125g very soft butter

200g sugar

2 free range eggs

½ tsp vanilla essence

200g plain flour

1 tsp baking powder

Method

Preheat oven to 170 degrees C.

Grease some little cake tins or muffin molds. You should get 6 – 8 cakes depending on the size of mold you use. Alternatively, grease a 20cm cake tin for one larger cake.

Chop the blood oranges in quarters and remove each end. Blitz in the food processor until reasonably finely chopped – there should still be some small chunks in the mixture.

Add the butter and sugar and blitz in the food processor. The mixture will look very curdled! Add the eggs and vanilla and blitz again, the mixture will still look very curdled!

Gently fold in the flour and baking powder, making sure not to over mix or the cake with toughen. The cake mixture will now look “normal”.

Fill the molds/ cake tin. Bake for 30 minutes for the smaller cakes or 45 minutes for the larger cake, or until a skewer inserted in the centre comes out clean.

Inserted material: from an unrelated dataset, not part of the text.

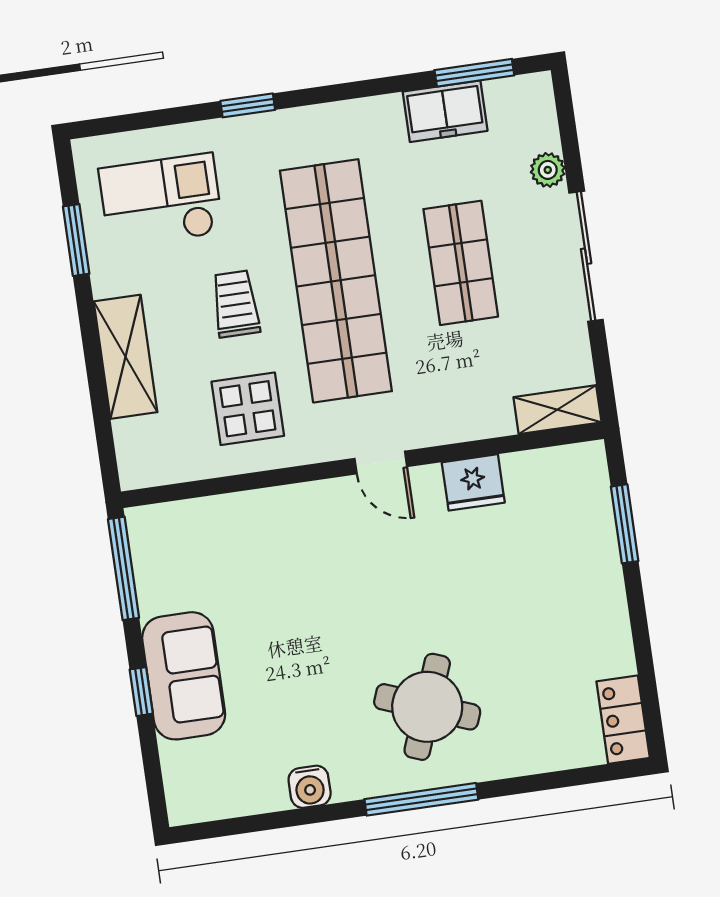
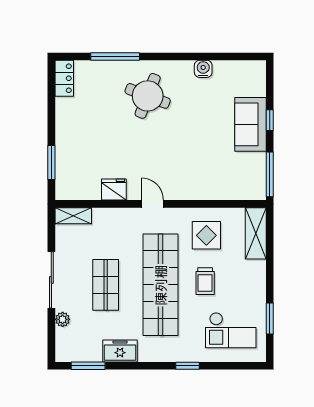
freezer: (445, 111) -> (120, 351), moved
shelving: (125, 357) -> (256, 233), moved
window: (421, 799) -> (115, 57), moved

Remove from the oven and cool in molds/tin before removing to a wire rack.

Buttercream Icing

Ingredients

100g softened butter

200g icing sugar

Juice of ½ blood orange

Method

Cream the butter, icing sugar and blood orange juice with an electric mixer or you can also use the food processor, to make a stiff but spreadable icing.

Blood Orange Toffee

Ingredients

3 tblsp caster sugar

Juice of ½ blood orange

Method

Heat the sugar and blood orange juice in a heavy based saucepan until the sugar dissolves. Bring to the boil without stirring for 10 minutes or until a spoonful of mixture cracks when you drop it in a glass of cold water. Pour onto baking paper on a baking tray to set; break into shards when cold.

Ice the cakes/cake with the buttercream icing and decorate with the toffee shards.